A man enters the booth with bleeding knees and abraded palms. He tells Talmai of the businesses he bought and dismantled, leaving throngs of impoverished people in his wake. He reveled in the broken lives that lined his pockets and cursed the poor for their failures of intellect, attitude and grit. Talmai sighs. He has learned not to judge. His authority permits him to absolve far worse. He grants the man an extra lifetime for every lifetime he destroyed. The penitent will live out the sorrow of each and every one of his victims. He will weep through ten thousand years of frustration, disappointment and bitter regret. Only then will he finally be redeemed.

A devil finds the Cathedral of the Fang. This happens from time to time. Even devils were once men who did wrong and were damned, and though they’ve been reduced to their meanest parts, some devils can still be redeemed. The devil hasn’t come to confess, it says. It’s come to gloat. It tells father Talmai that for every soul he saves, the demons of men will damn a thousand more. Talmai listens. Talmai sighs. The devil tries to goad Talmai into an altercation, but Talmai is stoic. Frustrated, the devil breaks the door off of Talmai’s confessional booth and roars at the infinite ceiling. Its compound eyes focus on the organ.

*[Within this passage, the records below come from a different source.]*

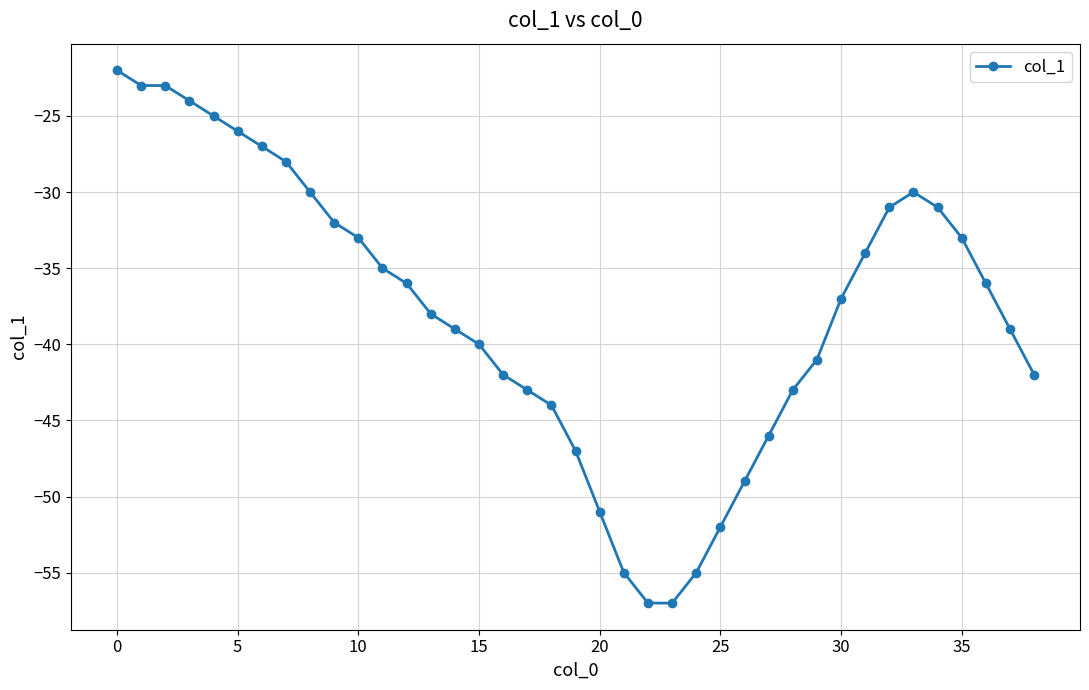

True or false: the data has more than 2 interior local peaks.

False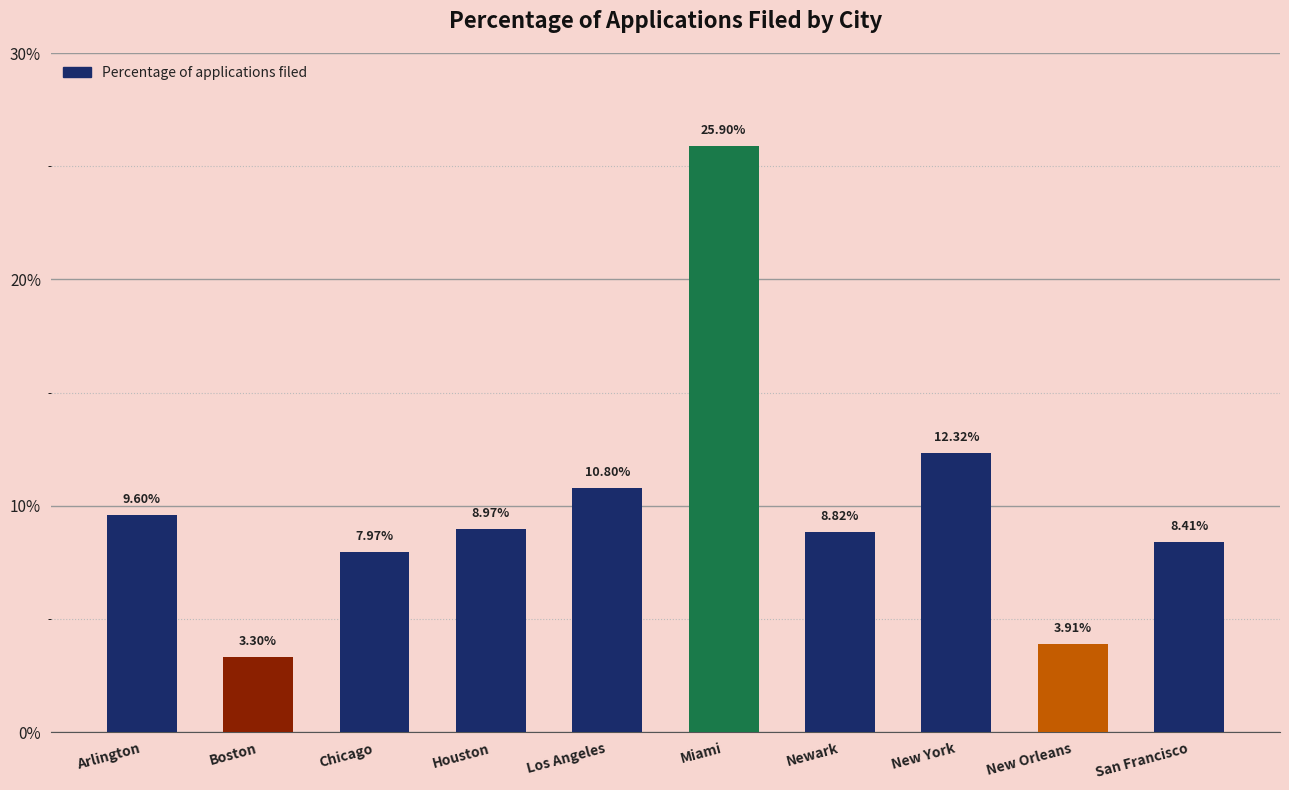

How many bars are there in total?

10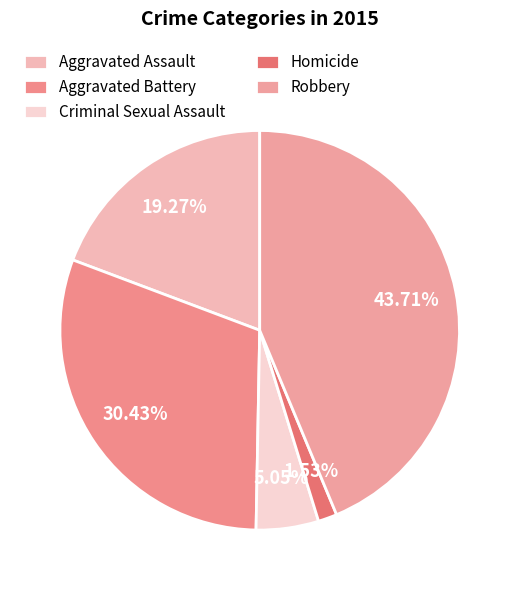

Is there any slice that represents more than half of the pie?

No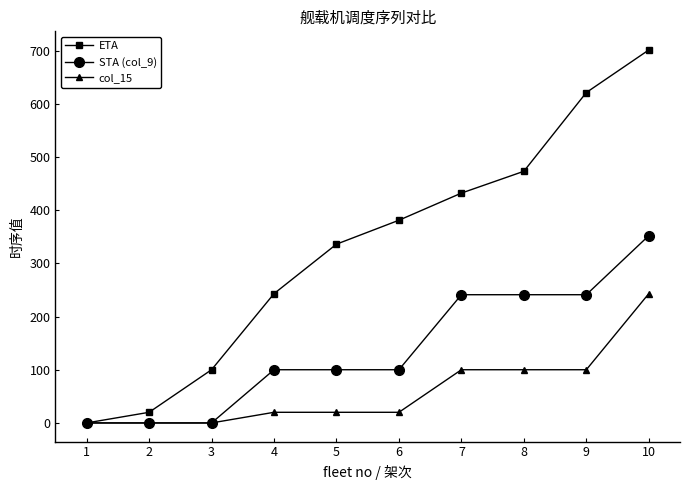

How many STA (col_9) values are between 0 and 241?

9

Soapstone crackles under the devil’s claws. Cobwebs sizzle and burn away, sending wispy trails up, up into oblivion as the devil sits to play a forbidden song.

Talmai watches it all from the safety of his confessional, as if he has countenanced this scene a thousand times before.

The devil marvels at the pipes. They stand like rows of spearheads poised to impale the heavens. It parts the glutinous webbing of its fingers and gleefully strikes the Triad of the Foul – three notes, played as one, that were never intended to join.

The sound surprises even the devil as the wind from the organ pipes encircles its bloated, goaty form and courses upward to join the last century of penitent moans. Rocks tremble, grazed by the touch of their natural tone. The Cathedral of the Fang shudders, cries and collapses around its inhabitants.

Angelic residue from the carapace delivers Father Talmai, but the devil is buried with its sins and with its chord. It will dig itself free one day, while the memory of the organ’s sound peels away the substance of its mind. It will rise one day, reborn from the cold earthen womb of the Fang. Father Talmai will instruct what remains to rebuild his timeless cathedral.

Only then will the devil be redeemed.

* * *

Zach Lisabeth is a Los Angeles-based speculative fiction author and Weirdo. He was born on Long Island and took a circuitous route west by way of Brooklyn, NY, Burlington, VT and Chicago, IL. He is a graduate of the 2014 Clarion Science Fiction & Fantasy Writers Workshop at UCSD, an experience he credits with exacerbating his Weirdness. His work has appeared in several publications including Liquid Imagination, Freeze Frame Fiction, Fantasy Scroll Magazine, Gaia: Shadow & Breath vol. 2 (Pantheon Press), Burningword Literary Journal and the anthology RealLies (The Zharmae Publishing Press). You can follow his intermittent outbursts on Twitter @zachlisabeth or check in with him any time at www.zachlisabeth.com.

Where do you get the ideas for your stories?

From careful and intentional observation of the world around me. From real people and real interactions. From keeping an eye out for the surreal in everyday life and letting my imagination literalize those images and occurrences. There's plenty to be learned from reading broadly and voraciously and I would encourage any aspiring author to do so, but the careful study of fiction comes with the attendant danger of derivation. There's a fine line between inspiration and regurgitation.